В практическом плане им соответствуют болезненные, патологические состояния волевого "я", при которых не только временно отменяется и прерывается идентичность действующего субъекта, но и затуманивается и искажается его нравственная оценка, заглушается или сбивается с пути индивидуальная совесть даже в случае непрерывного самосознания. Психическое помрачение, душевная болезнь, безумие могут поразить любого, даже самого лучшего человека. Мы переносим бодрствование и сон, сознание и бессознательное в их чередовании, как день и ночь, как солнце и дождь, как прилив и отлив, и ничего не можем изменить "спонтанно". А как же самозаконодательство самоценного "Я"? Все там бесспорно правильно и истинно. И все же происхождение ценностей лежит в не-, а не в отрыве от не-; и все же, вопреки столь серьезным возражениям, точка зрения автономии может и должна быть сохранена как неизбежная предпосылка подлинной нравственности. Для этого, однако, необходимо придать всему вопросу тот телеологический поворот, который уже был сделан (с. 36) в теоретической области. Конечно, о морали и моральном суждении можно говорить только в отношении здравомыслящего человека, но не в отношении безумца; идиот, кретин, человек, страдающий бешенством или первичным помешательством, имеет столь же мало моральных суждений и столь же мало подвержен моральному суждению, как и бессознательный камень.

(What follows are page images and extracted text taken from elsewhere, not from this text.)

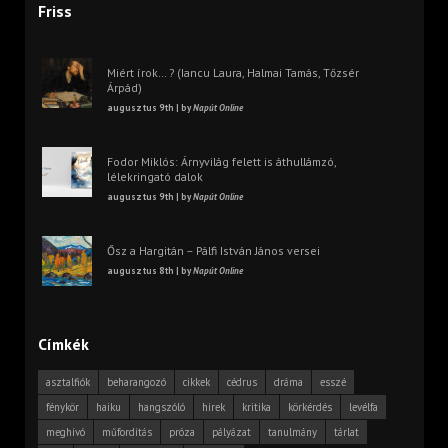
Friss
Miért írok… ? (Iancu Laura, Halmai Tamás, Tőzsér
Árpád)
augusztus 9th | by
Napút Online
Fodor Miklós: Árnyvilág felett is áthullámzó,
lélekringató dalok
augusztus 9th | by
Napút Online
Ősz a Hargitán – Pálfi István János versei
augusztus 8th | by
Napút Online
Címkék
asztalfiók
beharangozó
cikkek
cédrus
dráma
esszé
fénykör
haiku
hangszóló
hírek
kritika
körkérdés
levélfa
meghívó
műfordítás
próza
pályázat
tanulmány
tárlat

Но если теперь предположить наличие способности к суждению, то основной вопрос этики можно поставить так: "Каким должен быть человек, чтобы он мог в полном этическом смысле отличать хорошее от плохого, правильное от неправильного?". И ответ на этот вопрос может быть только таким: Только тогда и только тогда нечто является морально добрым или злым, абсолютно похвальным или абсолютно предосудительным для человека, если он сам, безотносительно к какому-либо внешнему авторитету и без всякого "Я"изма, признает это в силу своего чистого ценностного суждения как внутренне желательное или предосудительное.
Теперь немедленно обратитесь внутрь себя,
И вы обнаружите внутри себя центр,
В котором не может сомневаться ни один благородный человек.